Somehow in modern America we commonly reduce wellness to physical health, and make that a personal responsibility to take care of in isolation of work and family.  You go to a doctor when you are “sick” and he/she tells you what you should do to fix your body to regain health.  I don’t think many doctors prescribe social remedies, but the now famous Framingham Heart Study, effectively shows that health is highly dependent on social interactions.

A complete model of wellness

Based on discussions with thousands of people via research at IDEO and the YMCA, I’ve developed a simple way to evaluate wellness in a holistic way.  The model was developed from patterns that emerged when people were asked, “What makes you feel well?” Their responses were captured, and then categorized into these dimensions of wellness.  For another complete view of well being check out the Gallup model.

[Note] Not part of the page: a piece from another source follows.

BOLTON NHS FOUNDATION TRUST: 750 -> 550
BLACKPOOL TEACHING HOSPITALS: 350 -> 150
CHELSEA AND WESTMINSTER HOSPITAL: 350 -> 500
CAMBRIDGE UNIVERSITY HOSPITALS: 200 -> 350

User defined dimensions of wellness

  • Wellness is individually defined (there is no prescribed “best state” for everyone).
  • Wellness has rhythm (sometimes you feel more well than others).
  • Wellness is about balancing choices (not applying a routine or formula).
  • Wellness is about control (for some it’s “in” and others it’s “out”).

A first principle of human centered organizations

From a business standpoint, employees with low levels of well being are far more expensive than those with high levels of well being.  But this “loss of work” cost based approach doesn’t even consider the “opportunity costs” of not being on top of your game on a regular basis.

Gary Hamel is leading the world to reconsider their fundamental models for organizing and leading people with his Business 2.0 Challenge.  He suggests that this process starts with rethinking principles, and I fully agree.  Furthermore, I’m suggesting that a fundamental principle of business success is individual well being, and it is a primary element of successful leadership to be well and to lead others to wellness.

So my call to action here is that businesses need to rethink their fundamental relationships with the people who work there.  If a holistic model of wellness is critical to high performance, then issues that are often considered “private” or “personal” in our traditional models of management become essential in employment relationships.  Much of this will be discounted as “coddling” employees with yet more benefits and perks, but in today’s world of business where creative thinking and critical problem solving are often the source of competitive advantage, I’ll bet on wellness as a strategy.